[BEGIN]

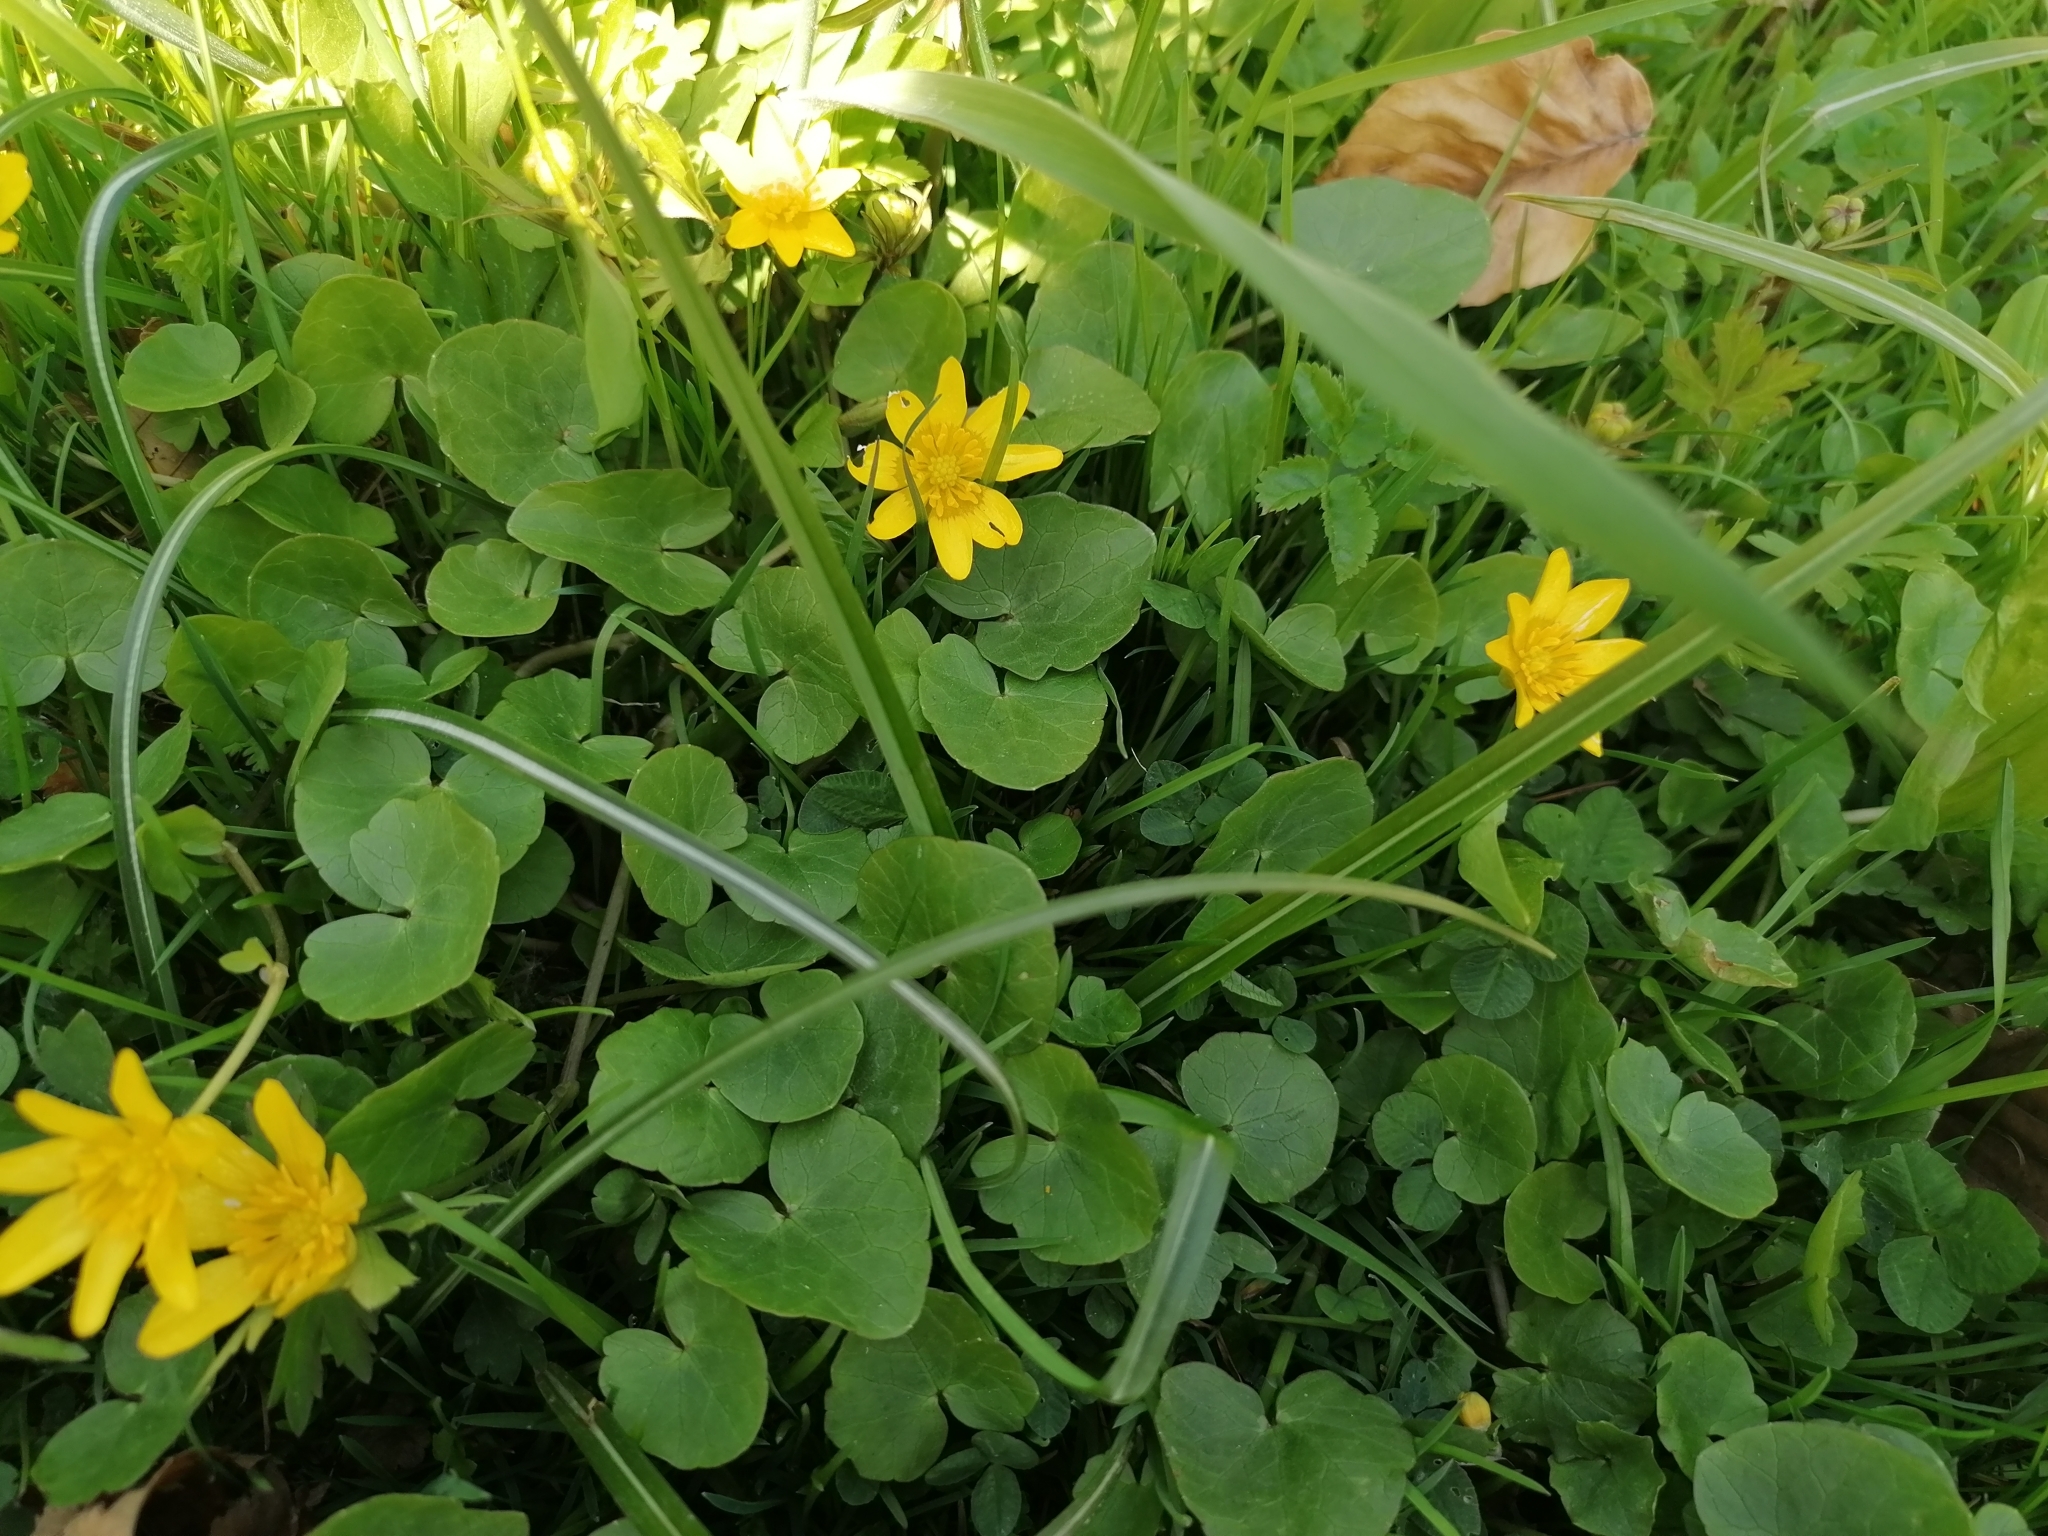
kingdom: Plantae
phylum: Tracheophyta
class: Magnoliopsida
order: Ranunculales
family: Ranunculaceae
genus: Ficaria
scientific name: Ficaria verna
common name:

[END]

- **Challenge**: Copy out the naming lines of every item above word for word, without the pictures.

- **Complete answer**:
kingdom: Plantae
phylum: Tracheophyta
class: Magnoliopsida
order: Ranunculales
family: Ranunculaceae
genus: Ficaria
scientific name: Ficaria verna
common name:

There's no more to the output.